The draft is now splitting a generation--dividing the young men coming of age in this decade into two distinct groups of experience. Although the separation is initially physical and geographical, between those who serve and those who do not, the most lasting gulf will be psychological.
To one group, growing up in the swamps of Vietnam and Fort Bragg, the draft has brought the threat of death and injury, tempered by a kind of grim satisfaction and pride. To the other, nurtured in the cushioned seats of classrooms and lectures, it has meant prosperity and rising standards of living matched by increasing anxiety and dissension.
Both groups will look back on these years as a time of uncertainty and confusion. But they will lack the bond of shared experience that the draft has stimulated in past wars.

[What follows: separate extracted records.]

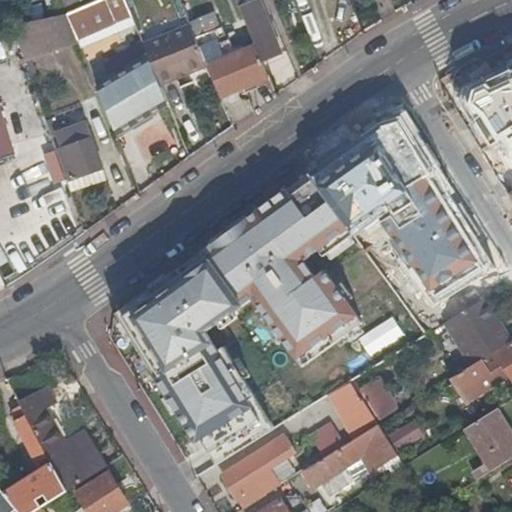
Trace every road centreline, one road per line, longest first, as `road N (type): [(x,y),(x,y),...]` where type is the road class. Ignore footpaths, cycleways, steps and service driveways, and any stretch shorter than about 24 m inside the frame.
road 1 (primary): [(398,64),(58,303)]
road 2 (residential): [(58,303),(186,511)]
road 3 (residential): [(398,64),(511,245)]
road 4 (primary): [(511,2),(398,64)]
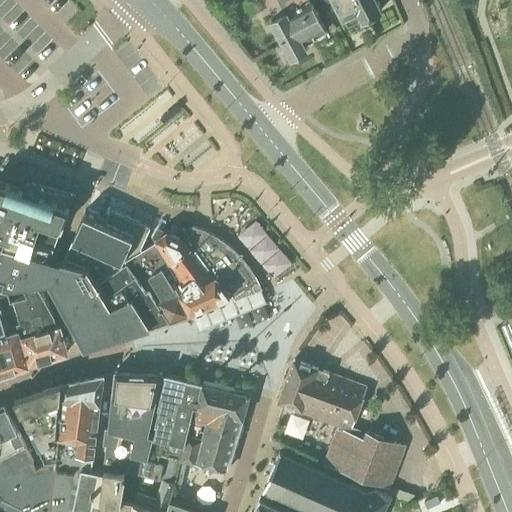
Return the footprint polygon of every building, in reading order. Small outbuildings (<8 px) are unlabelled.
[(279,0),(287,13),(272,20),(291,57),(307,48),(304,43),(327,31),(310,0),(309,0),(279,0)] [(335,0),(344,18),(345,18),(349,25),(363,18),(364,19),(383,9),(378,0),(335,0)] [(0,244),(7,246),(30,253),(34,241),(35,239),(41,220),(62,228),(73,194),(43,191),(41,187),(38,185),(35,183),(32,183),(29,184),(27,185),(25,187),(23,189),(16,186),(0,180),(0,244)] [(87,210),(73,239),(110,256),(104,260),(102,257),(86,267),(97,284),(101,282),(101,281),(128,264),(149,291),(150,290),(131,264),(157,241),(143,249),(142,248),(147,237),(152,226),(112,208),(107,219),(87,210)] [(55,246),(62,228),(41,220),(35,239),(55,246)] [(167,231),(157,238),(185,285),(184,286),(179,289),(190,313),(231,295),(233,294),(236,299),(263,288),(256,273),(247,262),(238,251),(228,242),(217,235),(205,229),(192,224),(189,231),(179,226),(175,235),(167,231)] [(0,285),(10,287),(51,282),(86,348),(122,336),(151,326),(124,285),(111,295),(117,304),(112,307),(97,284),(86,267),(85,268),(65,262),(63,263),(50,259),(48,258),(54,246),(34,241),(30,253),(7,246),(0,244),(0,285)] [(128,264),(101,281),(101,282),(111,295),(124,285),(151,326),(190,313),(179,289),(184,286),(157,241),(131,264),(150,290),(149,291),(128,264)] [(24,336),(31,363),(69,352),(62,323),(58,324),(55,314),(56,314),(38,284),(24,286),(29,295),(15,299),(23,322),(26,321),(30,334),(24,336)] [(0,293),(0,373),(31,363),(24,336),(22,328),(20,328),(17,313),(11,296),(0,293)] [(326,463),(391,488),(407,445),(367,430),(364,435),(351,430),(368,387),(295,359),(279,402),(339,425),(326,463)] [(130,471),(144,474),(148,459),(153,436),(149,435),(162,374),(116,372),(109,430),(124,431),(123,440),(136,443),(130,461),(130,471)] [(56,463),(51,511),(91,511),(92,511),(100,472),(82,468),(84,457),(95,458),(105,374),(64,383),(57,453),(56,463)] [(181,401),(186,379),(166,374),(159,406),(161,407),(157,423),(158,423),(155,437),(166,440),(169,424),(172,425),(178,400),(181,401)] [(202,383),(186,379),(181,401),(178,400),(172,425),(169,424),(166,440),(185,444),(189,430),(193,418),(196,405),(198,406),(202,383)] [(56,463),(57,453),(64,383),(17,399),(47,463),(56,463)] [(249,394),(202,383),(198,406),(196,405),(193,418),(208,423),(204,435),(189,430),(185,444),(182,459),(166,455),(164,463),(161,478),(164,479),(177,483),(182,484),(188,460),(229,470),(249,394)] [(6,402),(0,405),(0,492),(3,498),(13,504),(29,511),(51,511),(56,463),(47,463),(38,468),(34,462),(35,461),(6,402)] [(132,511),(135,503),(134,503),(122,500),(126,478),(125,478),(128,448),(107,446),(104,472),(100,472),(92,511),(91,511),(132,511)] [(277,451),(261,486),(266,488),(273,491),(320,511),(385,511),(393,495),(375,487),(368,491),(361,488),(323,471),(305,463),(277,451)] [(153,476),(156,461),(148,459),(144,474),(153,476)] [(156,461),(153,476),(161,478),(164,463),(156,461)] [(164,479),(153,509),(158,511),(159,511),(166,511),(170,501),(177,483),(164,479)] [(0,492),(0,511),(29,511),(13,504),(3,498),(0,492)] [(428,508),(441,502),(438,496),(425,501),(428,508)] [(294,511),(262,498),(254,511),(253,511),(252,511),(251,511),(294,511)] [(199,511),(170,501),(166,511),(159,511),(158,511),(199,511)] [(157,511),(158,511),(153,509),(135,503),(132,511),(157,511)]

"There's a difference between us and them" says one veteran who returned to college this fall as a junior after a two-year "leave of absence" in the Army. "It's not just a matter of age or accent. It's a question of living--what the military puts you through, and does to you."
The split in experience may have serious consequences, for, as a result of the student deferment and mental-physical standards, the selective service now forces a particular group of young people--the lower-middle class--to bear a disproportionate share of the burden. The deferment weeds out those who do not have the resources--mental, material, and motivational--to climb the dizzying ladder to "higher" education. The physical and intelligence criteria select out much of the lower class. As the Task Force on Manpower Conservation showed in its report One-Third of a Nation, at least a fifth of those rejected come from families that are on public assistance, and almost one half are sons in families with six or more children. Thus, many of the young men from the lower middle class are sent to boot camp while their contemporaries, behind the walls of the ghetto or the university, stay out. And the two groups are already regarding one another with suspicion and hostility across the barrier of experience.
On one side are those who are drafted, or who enlist under pressure. Few of them ever go to Vietnam, and only a fraction of the soldiers in Vietnam ever see combat. But the experience of serving in the military during wartime, like the experience of war itself, changes all of them--cramming a large piece of hell into a few short years, ignoring the shelters provided in civilian life by education and wealth.
The military makes every man dependent on his most elemental skills and instincts. All within hearing distance of the whip-lash voice of the master sergeant are equal, and all may be sent--without warning, or justification or purpose--to destruction.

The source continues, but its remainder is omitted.